# WORK TO BE COMPLETED
Reproduce all of the records below, substituting "placeholder" for each occurrence of "IOU" and leaving every other part unchanged. Omit the pictures from your answer.

■ ■ ■ ■ ■ ■ ■

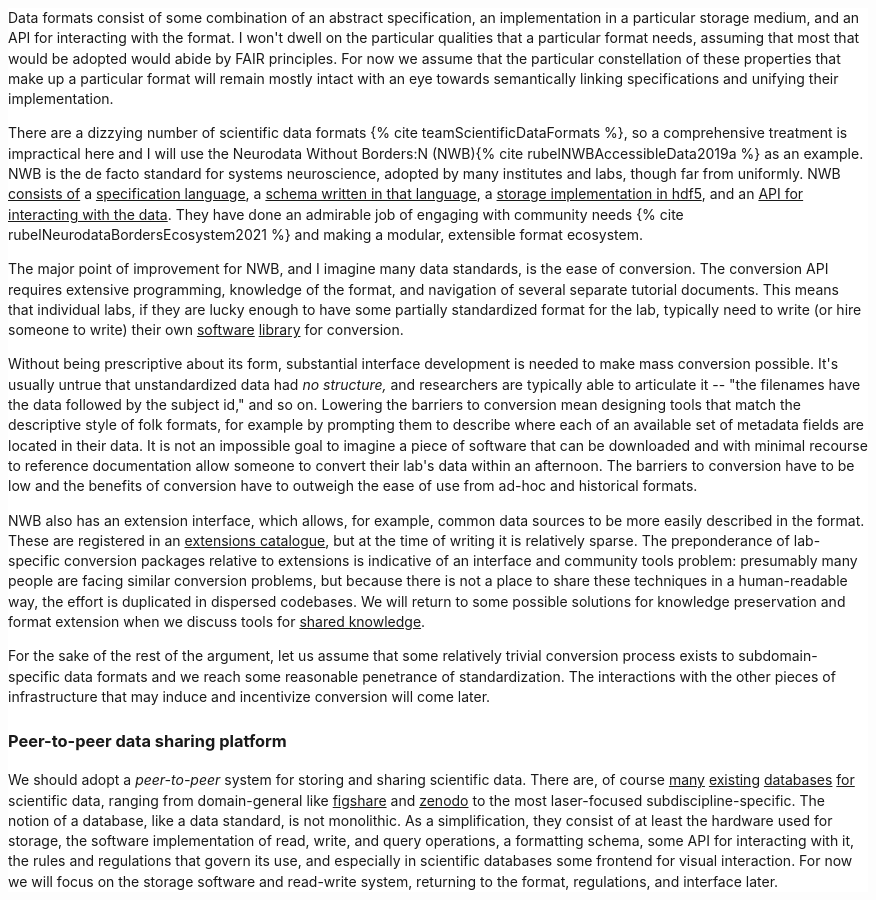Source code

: Data formats consist of some combination of an abstract specification, an implementation in a particular storage medium, and an API for interacting with the format. I won't dwell on the particular qualities that a particular format needs, assuming that most that would be adopted would abide by FAIR principles. For now we assume that the particular constellation of these properties that make up a particular format will remain mostly intact with an eye towards semantically linking specifications and unifying their implementation.

There are a dizzying number of scientific data formats {% cite teamScientificDataFormats %}, so a comprehensive treatment is impractical here and I will use the Neurodata Without Borders:N (NWB){% cite rubelNWBAccessibleData2019a %} as an example. NWB is the de facto standard for systems neuroscience, adopted by many institutes and labs, though far from uniformly. NWB [consists of](https://www.nwb.org/nwb-software/) a [specification language](https://schema-language.readthedocs.io/en/stable/), a [schema written in that language](https://nwb-schema.readthedocs.io/en/stable/), a [storage implementation in hdf5](https://nwb-storage.readthedocs.io/en/stable/), and an [API for interacting with the data](https://pynwb.readthedocs.io/en/stable/). They have done an admirable job of engaging with community needs {% cite rubelNeurodataBordersEcosystem2021 %} and making a modular, extensible format ecosystem. 

The major point of improvement for NWB, and I imagine many data standards, is the ease of conversion. The conversion API requires extensive programming, knowledge of the format, and navigation of several separate tutorial documents. This means that individual labs, if they are lucky enough to have some partially standardized format for the lab, typically need to write (or hire someone to write) their own [software](https://github.com/catalystneuro/tank-lab-to-nwb) [library](https://github.com/catalystneuro/mease-lab-to-nwb) for conversion. 

Without being prescriptive about its form, substantial interface development is needed to make mass conversion possible. It's usually untrue that unstandardized data had *no structure,* and researchers are typically able to articulate it -- "the filenames have the data followed by the subject id," and so on. Lowering the barriers to conversion mean designing tools that match the descriptive style of folk formats, for example by prompting them to describe where each of an available set of metadata fields are located in their data. It is not an impossible goal to imagine a piece of software that can be downloaded and with minimal recourse to reference documentation allow someone to convert their lab's data within an afternoon. The barriers to conversion have to be low and the benefits of conversion have to outweigh the ease of use from ad-hoc and historical formats.

NWB also has an extension interface, which allows, for example, common data sources to be more easily described in the format. These are registered in an [extensions catalogue](https://nwb-extensions.github.io/), but at the time of writing it is relatively sparse. The preponderance of lab-specific conversion packages relative to extensions is indicative of an interface and community tools problem: presumably many people are facing similar conversion problems, but because there is not a place to share these techniques in a human-readable way, the effort is duplicated in dispersed codebases. We will return to some possible solutions for knowledge preservation and format extension when we discuss tools for [shared knowledge](#shared-knowledge). 

For the sake of the rest of the argument, let us assume that some relatively trivial conversion process exists to subdomain-specific data formats and we reach some reasonable penetrance of standardization. The interactions with the other pieces of infrastructure that may induce and incentivize conversion will come later.

### Peer-to-peer data sharing platform

We should adopt a *peer-to-peer* system for storing and sharing scientific data. There are, of course [many](https://www.dandiarchive.org/) [existing](https://openneuro.org/) [databases](https://www.brainminds.riken.jp/) [for](https://biccn.org/) scientific data, ranging from domain-general like [figshare](https://figshare.com/) and [zenodo](https://zenodo.org/) to the most laser-focused subdiscipline-specific. The notion of a database, like a data standard, is not monolithic. As a simplification, they consist of at least the hardware used for storage, the software implementation of read, write, and query operations, a formatting schema, some API for interacting with it, the rules and regulations that govern its use, and especially in scientific databases some frontend for visual interaction. For now we will focus on the storage software and read-write system, returning to the format, regulations, and interface later. 
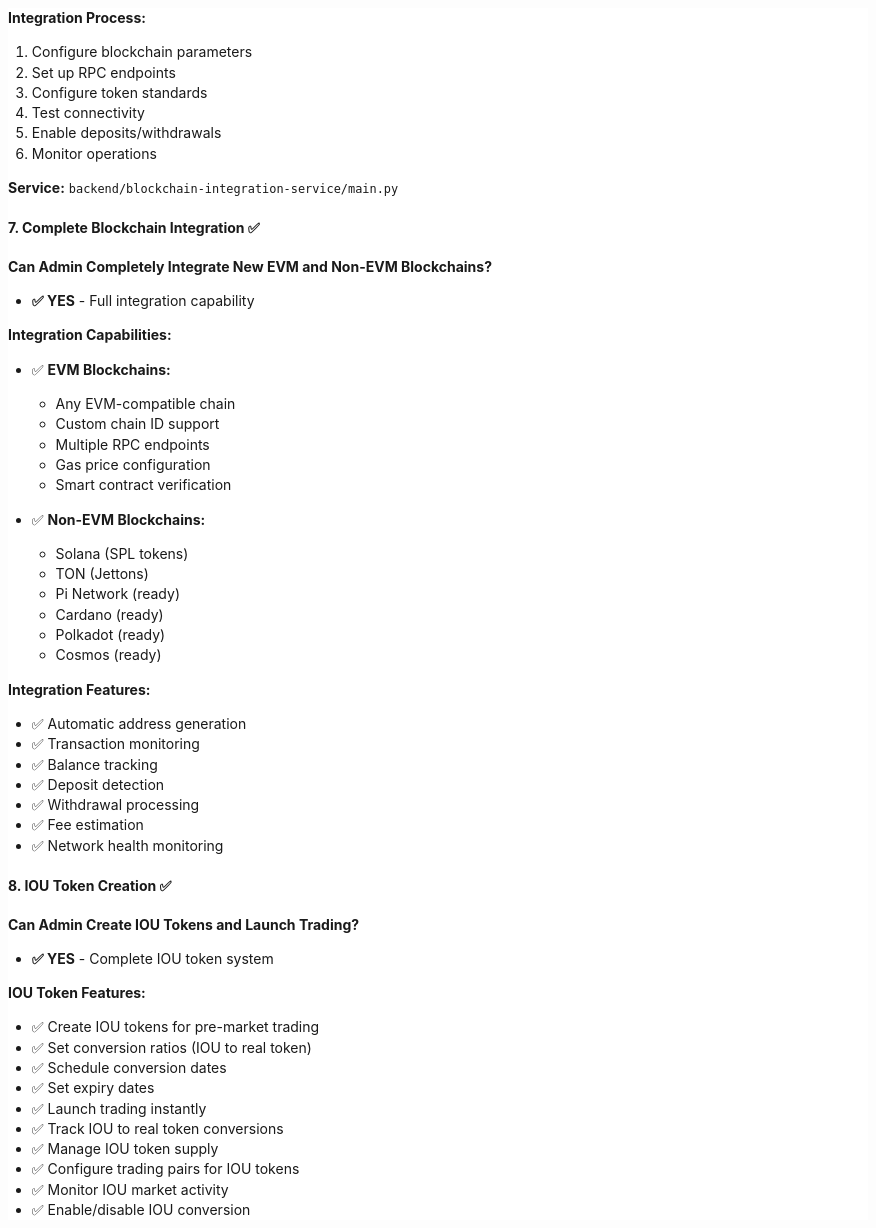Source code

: **Integration Process:**
1. Configure blockchain parameters
2. Set up RPC endpoints
3. Configure token standards
4. Test connectivity
5. Enable deposits/withdrawals
6. Monitor operations

**Service:** `backend/blockchain-integration-service/main.py`

#### 7. Complete Blockchain Integration ✅

**Can Admin Completely Integrate New EVM and Non-EVM Blockchains?**
- **✅ YES** - Full integration capability

**Integration Capabilities:**
- ✅ **EVM Blockchains:**
  - Any EVM-compatible chain
  - Custom chain ID support
  - Multiple RPC endpoints
  - Gas price configuration
  - Smart contract verification
  
- ✅ **Non-EVM Blockchains:**
  - Solana (SPL tokens)
  - TON (Jettons)
  - Pi Network (ready)
  - Cardano (ready)
  - Polkadot (ready)
  - Cosmos (ready)

**Integration Features:**
- ✅ Automatic address generation
- ✅ Transaction monitoring
- ✅ Balance tracking
- ✅ Deposit detection
- ✅ Withdrawal processing
- ✅ Fee estimation
- ✅ Network health monitoring

#### 8. IOU Token Creation ✅

**Can Admin Create IOU Tokens and Launch Trading?**
- **✅ YES** - Complete IOU token system

**IOU Token Features:**
- ✅ Create IOU tokens for pre-market trading
- ✅ Set conversion ratios (IOU to real token)
- ✅ Schedule conversion dates
- ✅ Set expiry dates
- ✅ Launch trading instantly
- ✅ Track IOU to real token conversions
- ✅ Manage IOU token supply
- ✅ Configure trading pairs for IOU tokens
- ✅ Monitor IOU market activity
- ✅ Enable/disable IOU conversion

■ ■ ■ ■ ■ ■ ■

# OUTPUT BELOW
Source code

: Data formats consist of some combination of an abstract specification, an implementation in a particular storage medium, and an API for interacting with the format. I won't dwell on the particular qualities that a particular format needs, assuming that most that would be adopted would abide by FAIR principles. For now we assume that the particular constellation of these properties that make up a particular format will remain mostly intact with an eye towards semantically linking specifications and unifying their implementation.

There are a dizzying number of scientific data formats {% cite teamScientificDataFormats %}, so a comprehensive treatment is impractical here and I will use the Neurodata Without Borders:N (NWB){% cite rubelNWBAccessibleData2019a %} as an example. NWB is the de facto standard for systems neuroscience, adopted by many institutes and labs, though far from uniformly. NWB [consists of](https://www.nwb.org/nwb-software/) a [specification language](https://schema-language.readthedocs.io/en/stable/), a [schema written in that language](https://nwb-schema.readthedocs.io/en/stable/), a [storage implementation in hdf5](https://nwb-storage.readthedocs.io/en/stable/), and an [API for interacting with the data](https://pynwb.readthedocs.io/en/stable/). They have done an admirable job of engaging with community needs {% cite rubelNeurodataBordersEcosystem2021 %} and making a modular, extensible format ecosystem. 

The major point of improvement for NWB, and I imagine many data standards, is the ease of conversion. The conversion API requires extensive programming, knowledge of the format, and navigation of several separate tutorial documents. This means that individual labs, if they are lucky enough to have some partially standardized format for the lab, typically need to write (or hire someone to write) their own [software](https://github.com/catalystneuro/tank-lab-to-nwb) [library](https://github.com/catalystneuro/mease-lab-to-nwb) for conversion. 

Without being prescriptive about its form, substantial interface development is needed to make mass conversion possible. It's usually untrue that unstandardized data had *no structure,* and researchers are typically able to articulate it -- "the filenames have the data followed by the subject id," and so on. Lowering the barriers to conversion mean designing tools that match the descriptive style of folk formats, for example by prompting them to describe where each of an available set of metadata fields are located in their data. It is not an impossible goal to imagine a piece of software that can be downloaded and with minimal recourse to reference documentation allow someone to convert their lab's data within an afternoon. The barriers to conversion have to be low and the benefits of conversion have to outweigh the ease of use from ad-hoc and historical formats.

NWB also has an extension interface, which allows, for example, common data sources to be more easily described in the format. These are registered in an [extensions catalogue](https://nwb-extensions.github.io/), but at the time of writing it is relatively sparse. The preponderance of lab-specific conversion packages relative to extensions is indicative of an interface and community tools problem: presumably many people are facing similar conversion problems, but because there is not a place to share these techniques in a human-readable way, the effort is duplicated in dispersed codebases. We will return to some possible solutions for knowledge preservation and format extension when we discuss tools for [shared knowledge](#shared-knowledge). 

For the sake of the rest of the argument, let us assume that some relatively trivial conversion process exists to subdomain-specific data formats and we reach some reasonable penetrance of standardization. The interactions with the other pieces of infrastructure that may induce and incentivize conversion will come later.

### Peer-to-peer data sharing platform

We should adopt a *peer-to-peer* system for storing and sharing scientific data. There are, of course [many](https://www.dandiarchive.org/) [existing](https://openneuro.org/) [databases](https://www.brainminds.riken.jp/) [for](https://biccn.org/) scientific data, ranging from domain-general like [figshare](https://figshare.com/) and [zenodo](https://zenodo.org/) to the most laser-focused subdiscipline-specific. The notion of a database, like a data standard, is not monolithic. As a simplification, they consist of at least the hardware used for storage, the software implementation of read, write, and query operations, a formatting schema, some API for interacting with it, the rules and regulations that govern its use, and especially in scientific databases some frontend for visual interaction. For now we will focus on the storage software and read-write system, returning to the format, regulations, and interface later. 
Source code

: **Integration Process:**
1. Configure blockchain parameters
2. Set up RPC endpoints
3. Configure token standards
4. Test connectivity
5. Enable deposits/withdrawals
6. Monitor operations

**Service:** `backend/blockchain-integration-service/main.py`

#### 7. Complete Blockchain Integration ✅

**Can Admin Completely Integrate New EVM and Non-EVM Blockchains?**
- **✅ YES** - Full integration capability

**Integration Capabilities:**
- ✅ **EVM Blockchains:**
  - Any EVM-compatible chain
  - Custom chain ID support
  - Multiple RPC endpoints
  - Gas price configuration
  - Smart contract verification
  
- ✅ **Non-EVM Blockchains:**
  - Solana (SPL tokens)
  - TON (Jettons)
  - Pi Network (ready)
  - Cardano (ready)
  - Polkadot (ready)
  - Cosmos (ready)

**Integration Features:**
- ✅ Automatic address generation
- ✅ Transaction monitoring
- ✅ Balance tracking
- ✅ Deposit detection
- ✅ Withdrawal processing
- ✅ Fee estimation
- ✅ Network health monitoring

#### 8. placeholder Token Creation ✅

**Can Admin Create placeholder Tokens and Launch Trading?**
- **✅ YES** - Complete placeholder token system

**placeholder Token Features:**
- ✅ Create placeholder tokens for pre-market trading
- ✅ Set conversion ratios (placeholder to real token)
- ✅ Schedule conversion dates
- ✅ Set expiry dates
- ✅ Launch trading instantly
- ✅ Track placeholder to real token conversions
- ✅ Manage placeholder token supply
- ✅ Configure trading pairs for placeholder tokens
- ✅ Monitor placeholder market activity
- ✅ Enable/disable placeholder conversion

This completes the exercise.